Fit/finish: Necky is known for their quality construction, and this boat certainly adheres to high quality standards. I had a small problem with the skeg, and Necky’s customer service was top notch about resolving it. I happen to like the looks and I think the deck layout is functional. The dayhatch is handy. Hatches are watertight and the compartments stay dry. I wish there was a bit of space behind the seat to store a camelback.

Cockpit and seat: The large cockpit is comfortable and secure. Necky’s thigh hooks are fully adjustable and give excellent support during rolling and bracing. Necky’s ’06 seat is the best non-custom seat I’ve used…it alleviates nearly all the lower back and leg pain I’ve experienced with other commercial seats. The ratcheting backband is incredibly comfortable and supportive, but doesn’t hinder rolling. There is a problem with the ratchets rusting up, but Necky has since engineered a replacement part. The hip pads are somewhat ridiculous—I ended up throwing them away and getting an aftermarket product. I have a 34” waist the pads that came with boat gave me a loose, sloppy fit. There’s plenty of room for my size 11 1/2 feet.

Final word: This boat is a great all-arounder.

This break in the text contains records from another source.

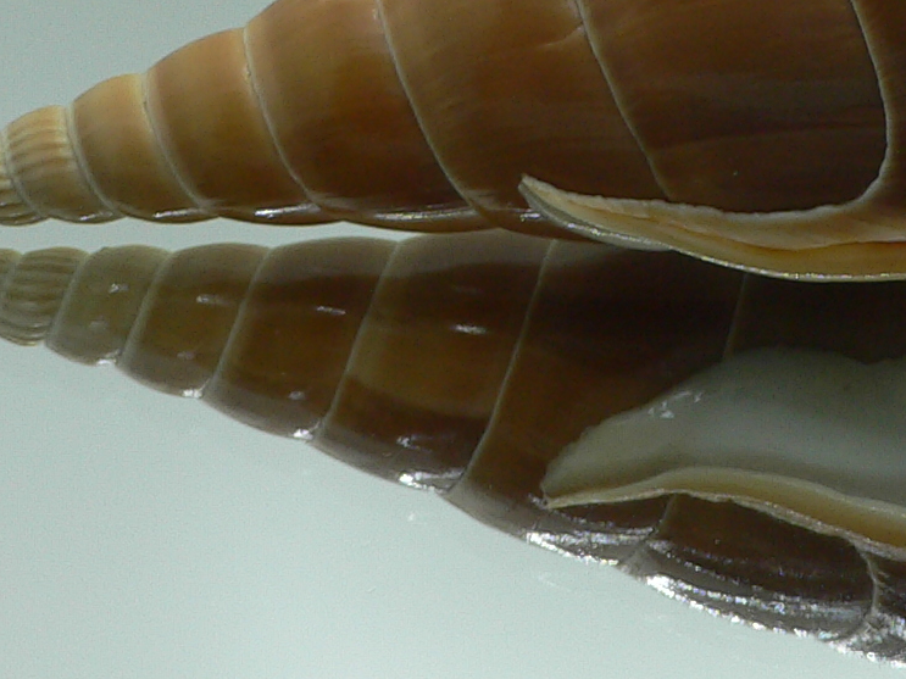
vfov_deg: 15.1
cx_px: 813
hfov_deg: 20.3
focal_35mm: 95
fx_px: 2486
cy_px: -95
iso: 80
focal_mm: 4.6
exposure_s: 1/80
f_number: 2.8
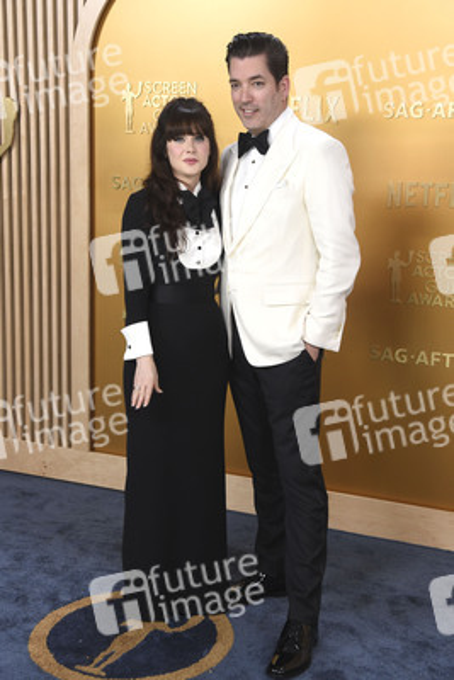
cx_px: 227
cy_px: 340
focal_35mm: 52
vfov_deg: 38.2
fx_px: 983
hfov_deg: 26.0
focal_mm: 52
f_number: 5
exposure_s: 1/250
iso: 2500
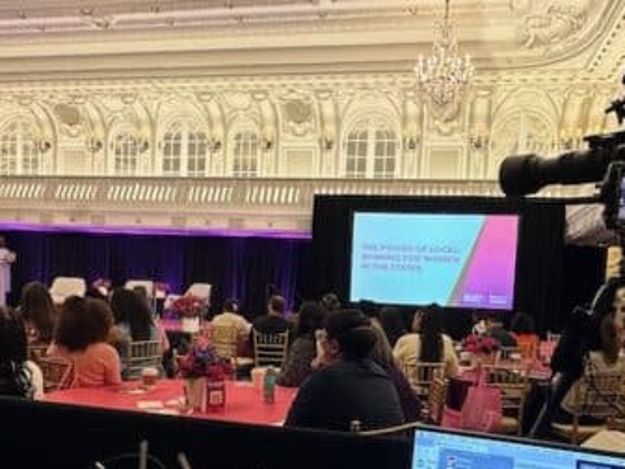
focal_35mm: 32
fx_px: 578
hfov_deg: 56.7
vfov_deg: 43.3
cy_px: 328
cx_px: 342
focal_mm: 2.22
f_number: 2.2
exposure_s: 1/50
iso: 160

I’d recommend this boat to anyone looking for an RM day-tripper that excels in a wide variety of conditions. Consider the Chatham if you’re looking for an all-in-one day-tripper, rough-water boat, and occasional weekender. The Chatham truly shines in chop and rough stuff, tracks incredibly well, and had acceptable speed. There isn’t a ton of volume for packing a lot of gear, but it’s adequate for go-light camping. And in exchange for that lack of volume, you gain better performance and better feel. If I could change anything, it’d be to loosen up the steering a bit. I give it an 8 out of 10, which I consider high marks.